Un tribunal de l'Équateur a nié la demande de Habeas Corpus aux militaires impliqués dans la disparition et la mort de quatre adolescents

Vendredi, un tribunal équatorien a rejeté une demande d'habeas corpus présentée par la défense de 11 militaires traités par la disparition et la mort de quatre adolescents à Guayaquil, comme l'a confirmé les sources judiciaires et les avocats des victimes.

Les uniformes ont demandé leur libération en revendiquant l'illégalité supposée de leur détention préventive. Le tribunal a examiné la demande inadmissible et ratifiée la légalité de la mesure de précaution actuelle.

« Le juge a rejeté la demande de 11 détenus militaires pour inadmissible », a déclaré Fernando Bastías, avocat des familles des adolescents, dans des déclarations à L'Associated Press. Il a ajouté que le tribunal a déclaré que la détention préventive « n'est pas illégale, ni arbitraire ou illégitime ».

L'affaire implique un total de 16 militaires. Cinq d'entre eux n'ont pas rejoint la demande Habeas Corpus après avoir accepté un processus de collaboration efficace, dans lequel ils ont remis des informations au bureau du procureur en échange de prestations judiciaires.

La disparition du 8 décembre, quatre mineurs, l'une des 11 ans, deux sur 14 et une des 15, a augmenté la pression sur le gouvernement du président équatorien, Daniel Noboa, depuis le week-end dernier avant l'implication présumée d'uniformes.
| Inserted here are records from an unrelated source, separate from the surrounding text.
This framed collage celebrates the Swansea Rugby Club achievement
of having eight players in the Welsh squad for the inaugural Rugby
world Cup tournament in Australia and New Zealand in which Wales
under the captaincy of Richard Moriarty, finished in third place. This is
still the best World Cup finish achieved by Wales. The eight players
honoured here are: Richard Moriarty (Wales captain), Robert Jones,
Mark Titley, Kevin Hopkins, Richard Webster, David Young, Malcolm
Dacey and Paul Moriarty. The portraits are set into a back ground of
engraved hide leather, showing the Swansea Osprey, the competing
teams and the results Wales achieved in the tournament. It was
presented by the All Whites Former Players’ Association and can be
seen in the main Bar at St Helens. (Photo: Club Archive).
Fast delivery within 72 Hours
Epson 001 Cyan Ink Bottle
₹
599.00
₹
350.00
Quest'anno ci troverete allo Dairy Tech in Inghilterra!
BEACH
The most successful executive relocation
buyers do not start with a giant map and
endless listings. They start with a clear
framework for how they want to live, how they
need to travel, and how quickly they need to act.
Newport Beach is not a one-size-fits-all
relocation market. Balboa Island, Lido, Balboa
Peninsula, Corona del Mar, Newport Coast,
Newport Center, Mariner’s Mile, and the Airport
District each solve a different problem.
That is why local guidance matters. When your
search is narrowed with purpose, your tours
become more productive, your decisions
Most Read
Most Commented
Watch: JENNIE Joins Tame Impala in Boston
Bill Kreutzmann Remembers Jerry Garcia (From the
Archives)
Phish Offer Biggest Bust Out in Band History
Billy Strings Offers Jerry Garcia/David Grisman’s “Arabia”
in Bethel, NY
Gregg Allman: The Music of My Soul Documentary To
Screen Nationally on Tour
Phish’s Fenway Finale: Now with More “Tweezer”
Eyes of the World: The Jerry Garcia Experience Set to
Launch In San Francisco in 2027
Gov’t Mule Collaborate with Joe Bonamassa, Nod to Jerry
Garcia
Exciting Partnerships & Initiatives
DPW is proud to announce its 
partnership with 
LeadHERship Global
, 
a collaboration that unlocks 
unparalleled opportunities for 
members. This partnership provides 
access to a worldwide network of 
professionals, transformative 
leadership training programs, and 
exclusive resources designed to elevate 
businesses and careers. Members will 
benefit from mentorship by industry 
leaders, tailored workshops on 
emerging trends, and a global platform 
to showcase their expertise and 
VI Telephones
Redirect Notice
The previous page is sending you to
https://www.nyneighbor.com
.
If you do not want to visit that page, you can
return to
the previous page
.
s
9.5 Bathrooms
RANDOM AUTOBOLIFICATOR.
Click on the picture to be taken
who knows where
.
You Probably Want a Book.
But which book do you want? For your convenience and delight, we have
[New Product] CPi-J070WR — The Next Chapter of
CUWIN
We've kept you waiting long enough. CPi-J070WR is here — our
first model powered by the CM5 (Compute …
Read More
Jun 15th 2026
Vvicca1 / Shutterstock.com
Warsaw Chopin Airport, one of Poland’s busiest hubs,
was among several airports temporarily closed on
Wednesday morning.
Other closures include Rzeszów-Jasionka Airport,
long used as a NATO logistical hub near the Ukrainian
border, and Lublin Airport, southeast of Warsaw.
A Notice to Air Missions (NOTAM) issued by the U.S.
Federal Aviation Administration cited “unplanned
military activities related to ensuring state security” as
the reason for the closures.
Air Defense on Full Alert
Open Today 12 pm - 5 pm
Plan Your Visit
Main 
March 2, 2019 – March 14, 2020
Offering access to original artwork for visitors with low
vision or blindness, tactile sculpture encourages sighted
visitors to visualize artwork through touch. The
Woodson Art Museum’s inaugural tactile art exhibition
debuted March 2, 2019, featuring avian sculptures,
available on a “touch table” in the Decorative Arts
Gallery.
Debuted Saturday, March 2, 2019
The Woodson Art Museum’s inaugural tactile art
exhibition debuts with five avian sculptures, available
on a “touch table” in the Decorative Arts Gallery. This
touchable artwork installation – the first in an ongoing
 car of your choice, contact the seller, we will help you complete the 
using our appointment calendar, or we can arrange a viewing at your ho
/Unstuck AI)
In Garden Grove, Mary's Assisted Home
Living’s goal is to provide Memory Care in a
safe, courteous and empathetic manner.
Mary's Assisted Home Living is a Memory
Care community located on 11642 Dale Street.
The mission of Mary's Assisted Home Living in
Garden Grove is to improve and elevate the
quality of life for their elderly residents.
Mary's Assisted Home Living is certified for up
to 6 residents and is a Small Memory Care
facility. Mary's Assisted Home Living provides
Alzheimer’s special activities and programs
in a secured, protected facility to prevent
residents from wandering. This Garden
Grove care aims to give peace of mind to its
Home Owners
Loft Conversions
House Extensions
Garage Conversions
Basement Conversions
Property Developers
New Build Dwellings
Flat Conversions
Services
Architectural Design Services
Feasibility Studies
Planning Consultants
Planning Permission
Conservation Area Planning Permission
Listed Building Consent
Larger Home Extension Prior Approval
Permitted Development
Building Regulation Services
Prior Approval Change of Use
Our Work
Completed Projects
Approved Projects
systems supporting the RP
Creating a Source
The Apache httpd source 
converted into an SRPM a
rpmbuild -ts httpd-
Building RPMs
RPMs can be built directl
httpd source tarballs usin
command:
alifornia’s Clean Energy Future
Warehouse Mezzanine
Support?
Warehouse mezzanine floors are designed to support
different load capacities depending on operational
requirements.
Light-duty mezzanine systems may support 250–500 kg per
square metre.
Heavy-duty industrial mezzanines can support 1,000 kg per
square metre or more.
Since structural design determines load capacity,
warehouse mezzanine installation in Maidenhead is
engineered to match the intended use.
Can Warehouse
Les événements ont eu lieu le 8 décembre 2023, lorsque quatre mineurs – un 11 ans, deux sur 14 et un autre de 15 – ont disparu après avoir participé à un match de football dans le secteur de Las Malvinas de Guayaquil, à 265 kilomètres de Quito.

Quelques jours plus tard, leurs restes brûlés ont été trouvés près d'une base militaire, au milieu d'une opération de recherche conduite par les familles.

Le bureau du procureur a ouvert un processus judiciaire contre 16 membres des forces armées. Les militaires qui collaborent avec l'affaire reconnaissaient devant le juge que les mineurs ont été arrêtés, battus, forcés de se déshabiller déjà à genoux, puis jetés d'un véhicule militaire.

Un rapport remis par la défense de l'uniforme et soutenu par des documents audiovisuels a déclaré que des jeunes avaient été arrêtés pour un « crime flagrant possible » et libérés autour de la base. Le bureau du procureur a rejeté cette version et a déclaré qu'il n'y avait pas de crime commis par des mineurs.

L'affaire est enregistrée dans un contexte de forte présence militaire dans les rues après le décret de l'État de conflit armé interne signé par le président Daniel Noboa en janvier 2024. La mesure a autorisé les forces armées à participer activement aux opérations de sécurité avec la police nationale.

Katty Bustos, mère de deux enfants

Les familles des adolescents ont fait des mobilisations exigeant la justice. Selon la législation pénale actuelle, la disparition forcée de celles aggravantes telles que la torture mineure peut impliquer des peines pouvant aller jusqu'à 26 ans de prison. L'enquête judiciaire se poursuit dans le développement.